Depending on the severity of your dry eyes, you may or may not be able to have laser eye surgery. Your surgeon will be able to advise you on the most suitable treatment for your eyes.

Having dry eyes can affect the healing of your eyes after laser eye surgery. However, screening is carried out before you undergo laser eye surgery to make sure your dry eyes won’t significantly impact the recovery of your eyes. The cause of your dry eyes may be investigated and it is possible that further action will be taken to minimise or reverse the effects prior to undergoing laser eye surgery.

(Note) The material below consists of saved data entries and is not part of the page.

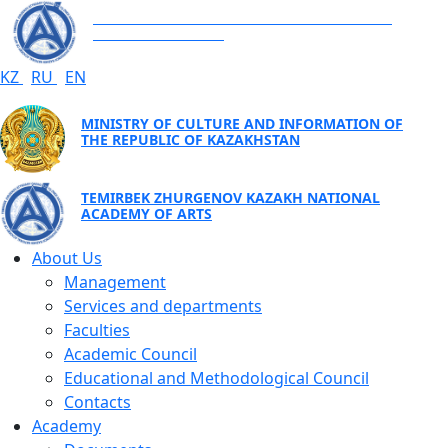
TEMIRBEK ZHURGENOV KAZAKH NATIONAL
ACADEMY OF ARTS
KZ
RU
EN
MINISTRY OF CULTURE AND INFORMATION OF
THE REPUBLIC OF KAZAKHSTAN
TEMIRBEK ZHURGENOV KAZAKH NATIONAL
ACADEMY OF ARTS
About Us
Management
Services and departments
Faculties
Academic Council
Educational and Methodological Council
Contacts
Academy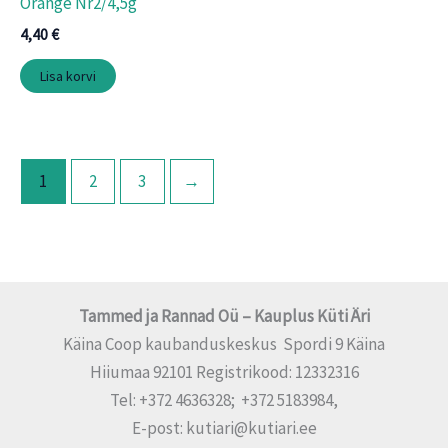
Orange Nr2/4,5g
4,40
€
Lisa korvi
1
2
3
→
Tammed ja Rannad Oü – Kauplus Küti Äri
Käina Coop kaubanduskeskus Spordi 9 Käina
Hiiumaa 92101 Registrikood: 12332316
Tel: +372 4636328; +372 5183984,
E-post: kutiari@kutiari.ee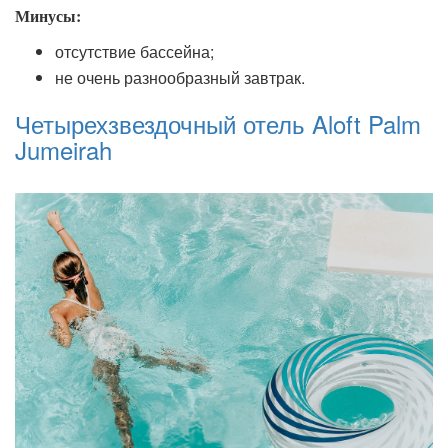
Минусы:
отсутствие бассейна;
не очень разнообразный завтрак.
Четырехзвездочный отель Aloft Palm
Jumeirah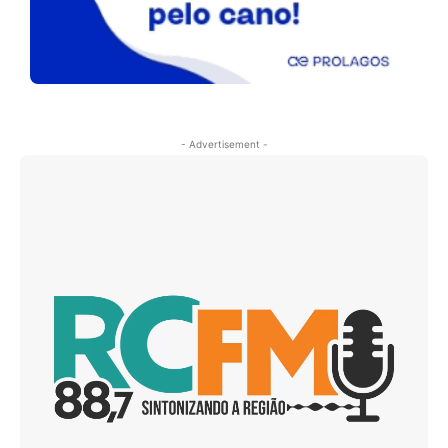
- Advertisement -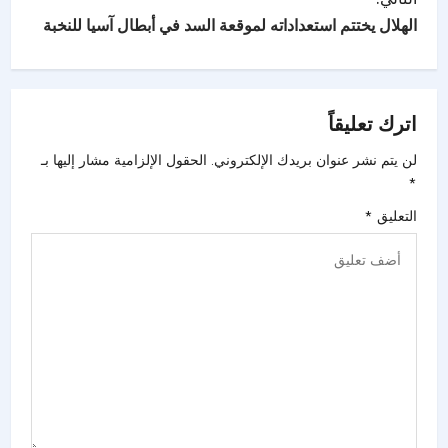
الهلال يختتم استعداداته لموقعة السد في أبطال آسيا للنخبة
اترك تعليقاً
لن يتم نشر عنوان بريدك الإلكتروني.
الحقول الإلزامية مشار إليها بـ
*
التعليق
*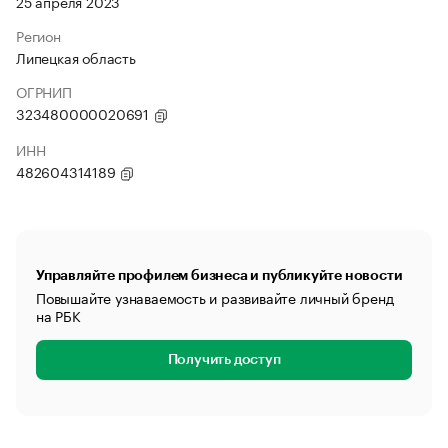
25 апреля 2023
Регион
Липецкая область
ОГРНИП
323480000020691
ИНН
482604314189
Управляйте профилем бизнеса и публикуйте новости
Повышайте узнаваемость и развивайте личный бренд
на РБК
Получить доступ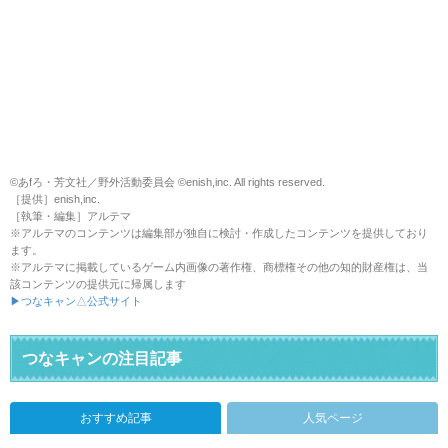
©あfろ・芳文社／野外活動委員会 ©enish,inc. All rights reserved.
［提供］enish,inc.
［執筆・編集］アルテマ
※アルテマのコンテンツは編集部が独自に検討・作成したコンテンツを提供しており
ます。
※アルテマに掲載しているゲーム内画像の著作権、商標権その他の知的財産権は、当
該コンテンツの提供元に帰属します
▶つなキャン△公式サイト
つなキャンの注目記事
おすすめ記事
人気ページ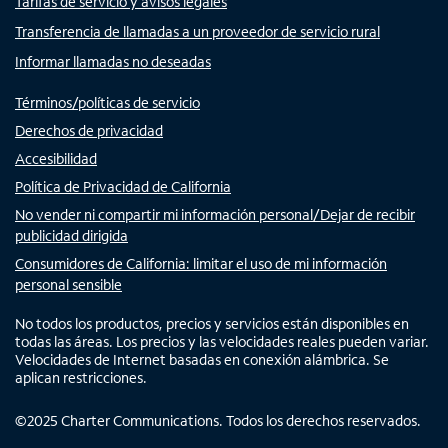
Tarifas de servicio y avisos legales
Transferencia de llamadas a un proveedor de servicio rural
Informar llamadas no deseadas
Términos/políticas de servicio
Derechos de privacidad
Accesibilidad
Política de Privacidad de California
No vender ni compartir mi información personal/Dejar de recibir
publicidad dirigida
Consumidores de California: limitar el uso de mi información
personal sensible
No todos los productos, precios y servicios están disponibles en
todas las áreas. Los precios y las velocidades reales pueden variar.
Velocidades de Internet basadas en conexión alámbrica. Se
aplican restricciones.
©
2025
Charter Communications. Todos los derechos reservados.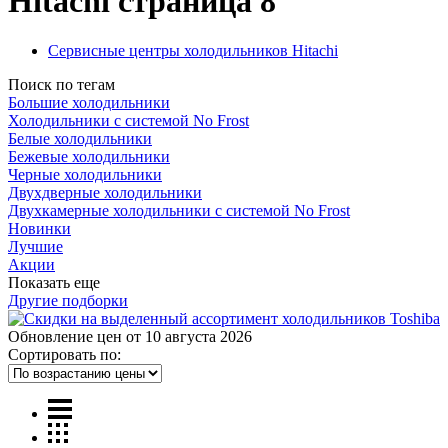
Hitachi
страница 8
Сервисные центры холодильников Hitachi
Поиск по тегам
Большие холодильники
Холодильники с системой No Frost
Белые холодильники
Бежевые холодильники
Черные холодильники
Двухдверные холодильники
Двухкамерные холодильники с системой No Frost
Новинки
Лучшие
Акции
Показать еще
Другие подборки
Обновление цен от
10 августа 2026
Сортировать по: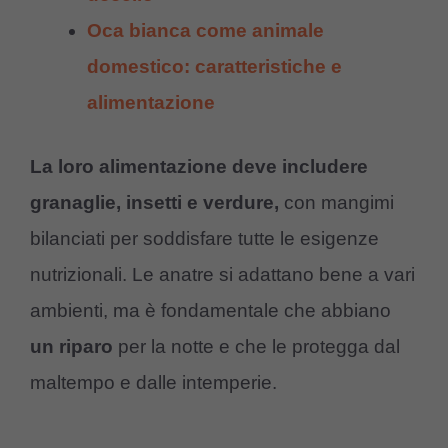
Oca bianca come animale
domestico: caratteristiche e
alimentazione
La loro alimentazione deve includere
granaglie, insetti e verdure,
con mangimi
bilanciati per soddisfare tutte le esigenze
nutrizionali. Le anatre si adattano bene a vari
ambienti, ma è fondamentale che abbiano
un riparo
per la notte e che le protegga dal
maltempo e dalle intemperie.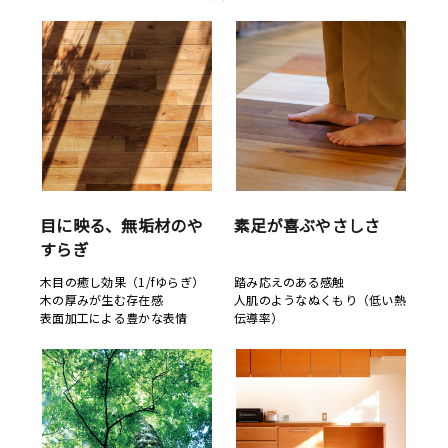
目に映る、無垢材のや
素足が喜ぶやさしさ
すらぎ
木目の癒し効果（1/fゆらぎ）
踏み応えのある感触
木の厚みが生む存在感
人肌のようなぬくもり（低い熱
表面加工による豊かな表情
伝導率）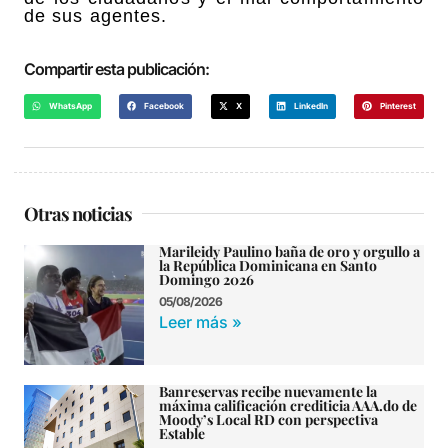
de sus agentes.
Compartir esta publicación:
WhatsApp
Facebook
X
LinkedIn
Pinterest
Otras noticias
Marileidy Paulino baña de oro y orgullo a
la República Dominicana en Santo
Domingo 2026
05/08/2026
Leer más »
Banreservas recibe nuevamente la
máxima calificación crediticia AAA.do de
Moody’s Local RD con perspectiva
Estable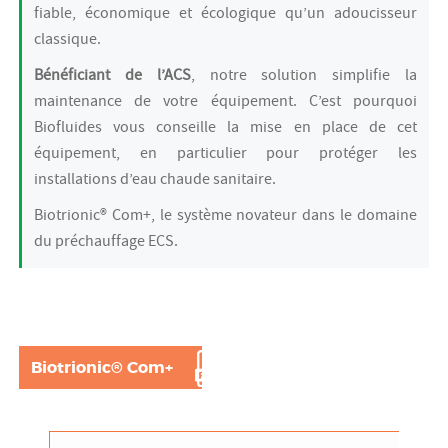
fiable, économique et écologique qu’un adoucisseur
classique.
Bénéficiant de l’ACS
, notre solution simplifie la
maintenance de votre équipement. C’est pourquoi
Biofluides vous conseille la mise en place de cet
équipement, en particulier pour protéger les
installations d’eau chaude sanitaire.
Biotrionic® Com+, le système novateur dans le domaine
du préchauffage ECS.
Biotrionic® Com+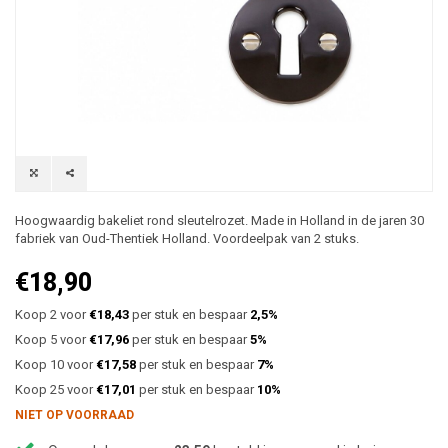
Hoogwaardig bakeliet rond sleutelrozet. Made in Holland in de jaren 30
fabriek van Oud-Thentiek Holland. Voordeelpak van 2 stuks.
€18,90
Koop 2 voor
€18,43
per stuk en bespaar
2,5%
Koop 5 voor
€17,96
per stuk en bespaar
5%
Koop 10 voor
€17,58
per stuk en bespaar
7%
Koop 25 voor
€17,01
per stuk en bespaar
10%
NIET OP VOORRAAD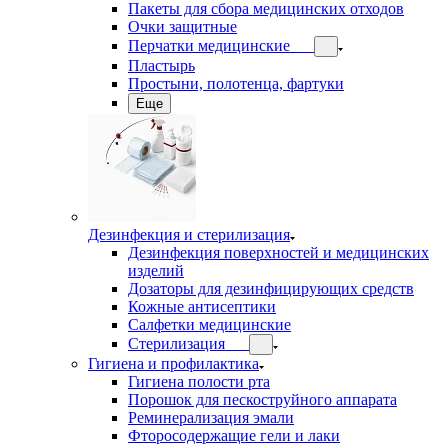
Пакеты для сбора медицинских отходов
Очки защитные
Перчатки медицинские
Пластырь
Простыни, полотенца, фартуки
Еще
Дезинфекция и стерилизация
Дезинфекция поверхностей и медицинских
изделий
Дозаторы для дезинфицирующих средств
Кожные антисептики
Салфетки медицинские
Стерилизация
Гигиена и профилактика
Гигиена полости рта
Порошок для пескоструйного аппарата
Реминерализация эмали
Фторосодержащие гели и лаки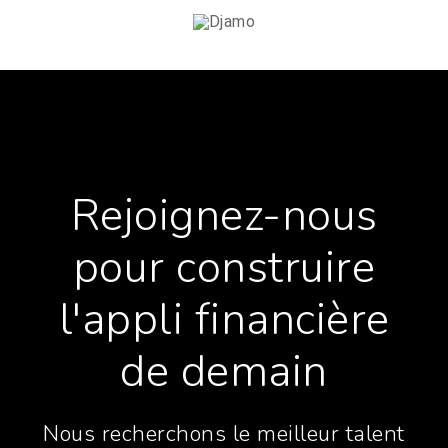
Rejoignez-nous
pour construire
l'appli financière
de demain
Nous recherchons le meilleur talent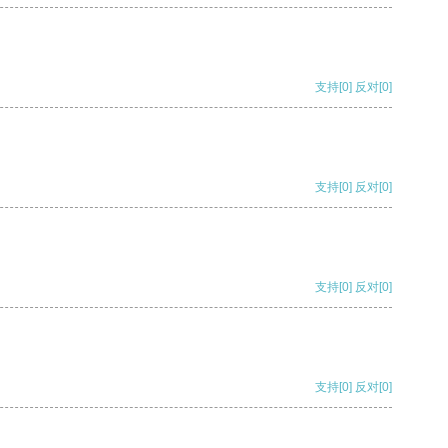
支持
[0]
反对
[0]
支持
[0]
反对
[0]
支持
[0]
反对
[0]
支持
[0]
反对
[0]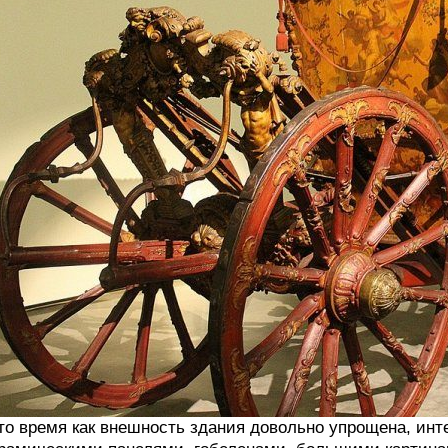
то время как внешность здания довольно упрощена, инт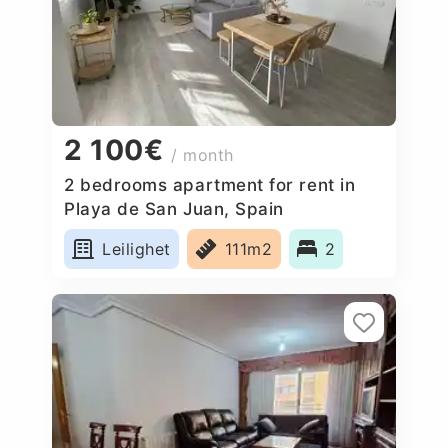
2 100€
/ month
2 bedrooms apartment for rent in
Playa de San Juan, Spain
Leilighet
111m2
2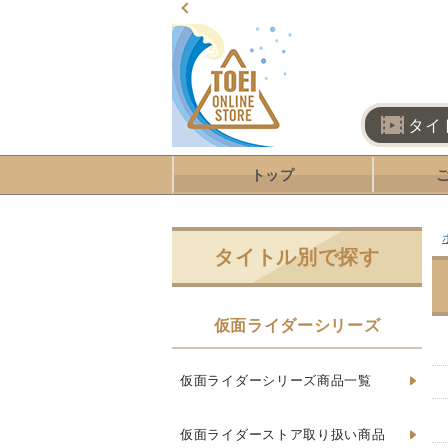
タイ
トップ
タイトル別で探す
仮面ライダーシリーズ
仮面ライダーシリーズ商品一覧
仮面ライダーストア取り扱い商品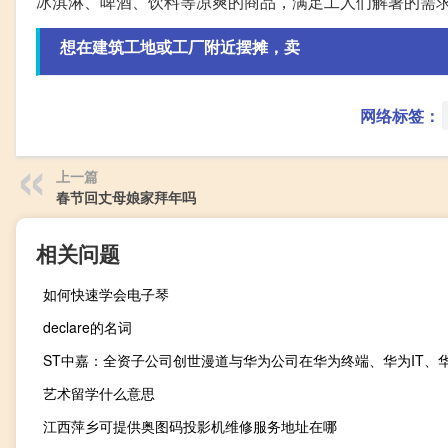
冰淇淋、啤酒、饮料等凉爽的商品，满足工人们解暑的需
想在建筑工地或工厂附近摆摊，卖
网络标签：
上一篇
春节回丈母娘家拜年吗
相关问题
如何快速学会电子琴
declare的名词
艺术留学什么意思
江西萍乡可提供奥图码投影机维修服务地址在哪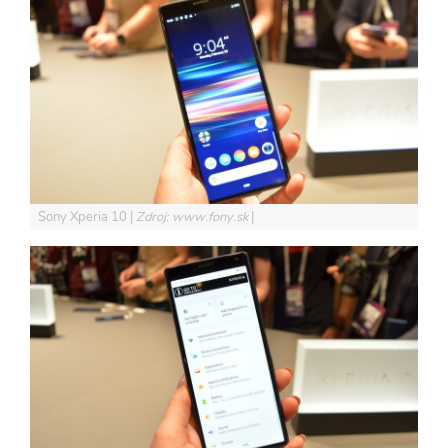
Sony Xperia 10
Zdroj: www.fony.sk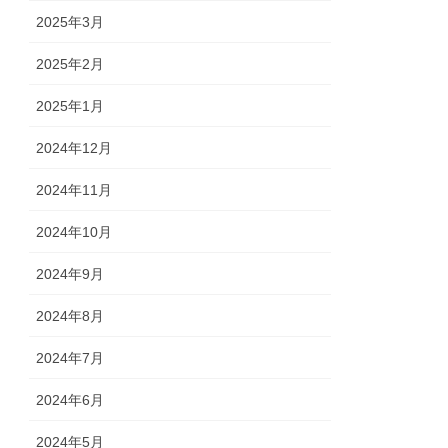
2025年3月
2025年2月
2025年1月
2024年12月
2024年11月
2024年10月
2024年9月
2024年8月
2024年7月
2024年6月
2024年5月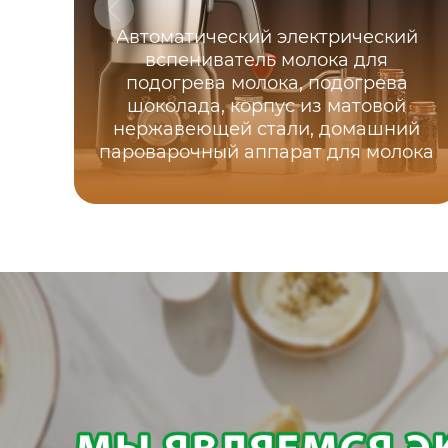
Автоматический электрический
вспениватель молока для
подогрева молока, подогрева
шоколада, корпус из матовой
нержавеющей стали, домашний
пароварочный аппарат для молока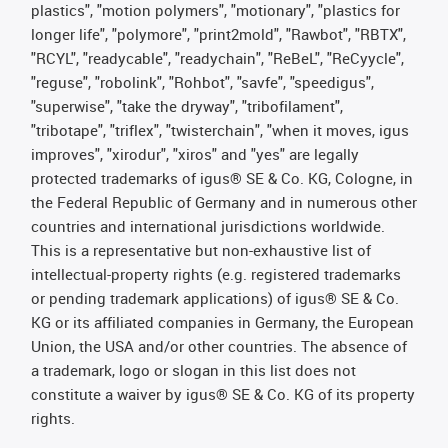
plastics", "motion polymers", "motionary", "plastics for
longer life", "polymore", "print2mold", "Rawbot", "RBTX",
"RCYL", "readycable", "readychain", "ReBeL", "ReCyycle",
"reguse", "robolink", "Rohbot", "savfe", "speedigus",
"superwise", "take the dryway", "tribofilament",
"tribotape", "triflex", "twisterchain", "when it moves, igus
improves", "xirodur", "xiros" and "yes" are legally
protected trademarks of igus® SE & Co. KG, Cologne, in
the Federal Republic of Germany and in numerous other
countries and international jurisdictions worldwide.
This is a representative but non-exhaustive list of
intellectual-property rights (e.g. registered trademarks
or pending trademark applications) of igus® SE & Co.
KG or its affiliated companies in Germany, the European
Union, the USA and/or other countries. The absence of
a trademark, logo or slogan in this list does not
constitute a waiver by igus® SE & Co. KG of its property
rights.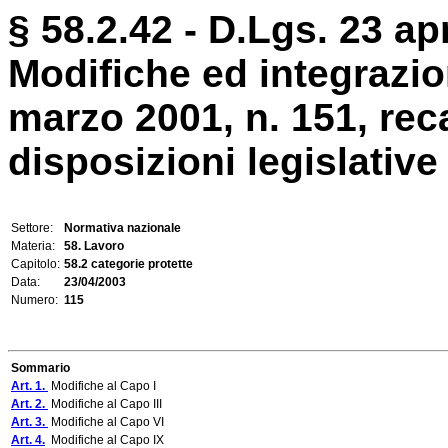
§ 58.2.42 - D.Lgs. 23 apr
Modifiche ed integrazion
marzo 2001, n. 151, rec
disposizioni legislative i
Settore:
Normativa nazionale
Materia:
58. Lavoro
Capitolo:
58.2 categorie protette
Data:
23/04/2003
Numero:
115
Sommario
Art. 1.
Modifiche al Capo I
Art. 2.
Modifiche al Capo III
Art. 3.
Modifiche al Capo VI
Art. 4.
Modifiche al Capo IX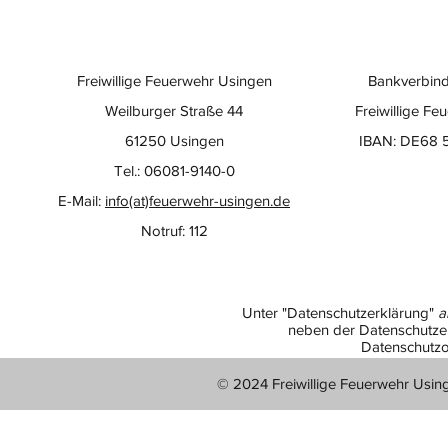
Freiwillige Feuerwehr Usingen
Bankverbind
Weilburger Straße 44
Freiwillige Fe
61250 Usingen
IBAN: DE68 
Tel.: 06081-9140-0
E-Mail:
info(at)feuerwehr-usingen.de
Notruf: 112
Unter "Datenschutzerklärung"
a
neben der Datenschutzer
Datenschutzo
© 2024 Freiwillige Feuerwehr Usin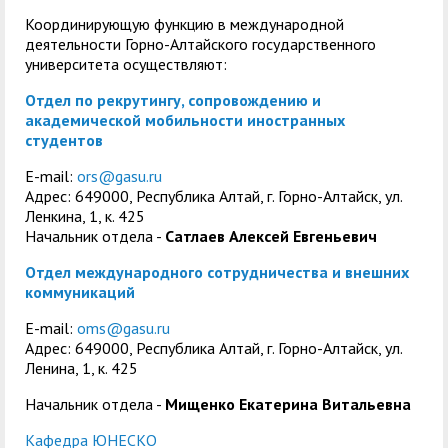
Координирующую функцию в международной
деятельности Горно-Алтайского государственного
университета осуществляют:
Отдел по рекрутингу, сопровождению и
академической мобильности иностранных
студентов
E-mail:
ors@gasu.ru
Адрес: 649000, Республика Алтай, г. Горно-Алтайск, ул.
Ленкина, 1, к. 425
Начальник отдела -
Сатлаев Алексей Евгеньевич
Отдел международного сотрудничества и внешних
коммуникаций
E-mail:
oms@gasu.ru
Адрес: 649000, Республика Алтай, г. Горно-Алтайск, ул.
Ленина, 1, к. 425
Начальник отдела -
Мищенко Екатерина Витальевна
Кафедра ЮНЕСКО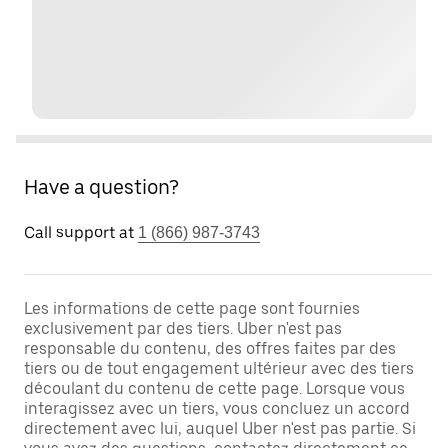
Have a question?
Call support at
1 (866) 987-3743
Les informations de cette page sont fournies
exclusivement par des tiers. Uber n'est pas
responsable du contenu, des offres faites par des
tiers ou de tout engagement ultérieur avec des tiers
découlant du contenu de cette page. Lorsque vous
interagissez avec un tiers, vous concluez un accord
directement avec lui, auquel Uber n'est pas partie. Si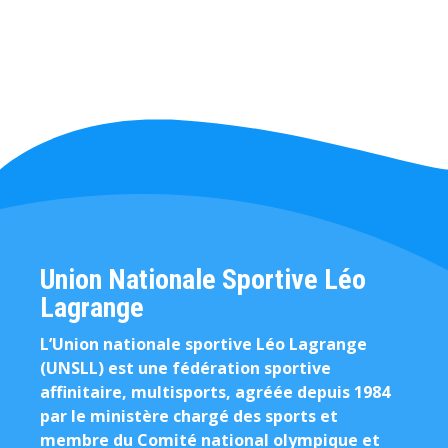
Union Nationale Sportive Léo
Lagrange
L’Union nationale sportive Léo Lagrange
(UNSLL) est une fédération sportive
affinitaire, multisports, agréée depuis 1984
par le ministère chargé des sports et
membre du Comité national olympique et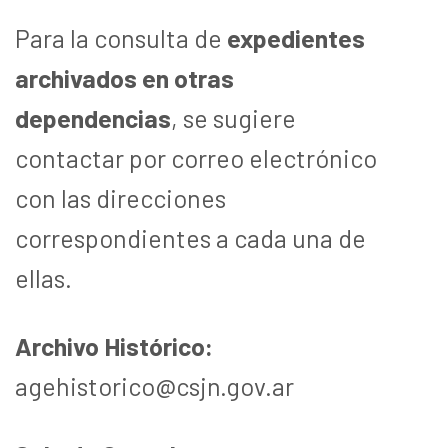
Para la consulta de
expedientes
archivados en otras
dependencias
, se sugiere
contactar por correo electrónico
con las direcciones
correspondientes a cada una de
ellas.
Archivo Histórico:
agehistorico@csjn.gov.ar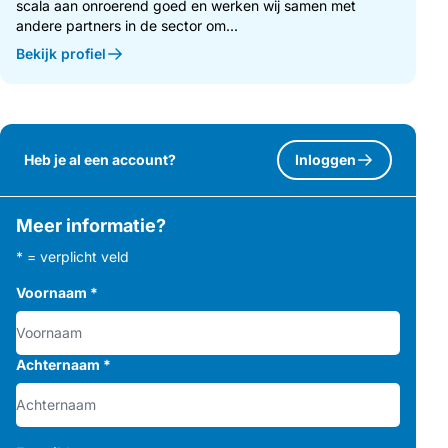
scala aan onroerend goed en werken wij samen met
andere partners in de sector om...
Bekijk profiel
Heb je al een account?
Inloggen
Meer informatie?
* = verplicht veld
Voornaam
*
Achternaam
*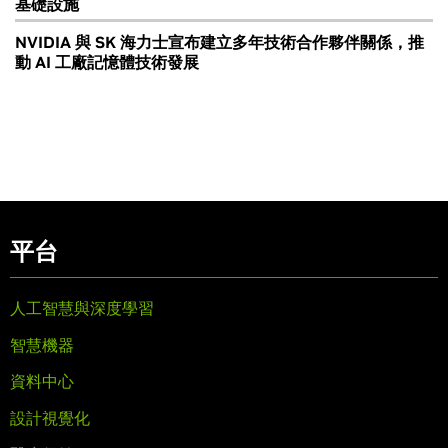
基礎設施
NVIDIA 與 SK 海力士宣布建立多年技術合作夥伴關係，推
動 AI 工廠記憶體技術發展
平台
人工智慧與深度學習
智慧機器
資料中心
設計視覺化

Some patients develop dry eyes after laser eye surgery. This is quite common and can be treated with drops which your laser eye surgeon will give you to take home with you following the procedure. Dryness following laser eye surgery typically improves over a few months.

Alternatives to laser eye surgery for patients with dry eye

Some patients with dry eye should not have LASIK or LASEK laser surgery due to the risk of making their dry eye condition worse. If this is the case for you, a very good option is the Visian ICL implantable contact lens. This is a special type of lens implant that is placed behind the pupil inside the eye.

The lens is not visible from the outside and cannot be felt. Visian ICL lenses have been used since the early 90s. Various models of the lens have evolved over this time.

At OCL Vision we use the latest V4C model lens with Centraflow technology. Because the lens is inserted into the eye through a very small 2mm incision at the edge of the cornea the surface of the eye and tear film are not disturbed. Unlike a normal contact lens on the surface of the eye the ICL lens does not require any cleaning or maintenance. The procedure is reversible and the lens can be removed when required (for instance when cataract surgery may be required later in life). Visual recovery after ICL surgery is rapid, with most patients achieving excellent unaided vision within a day or two of surgery.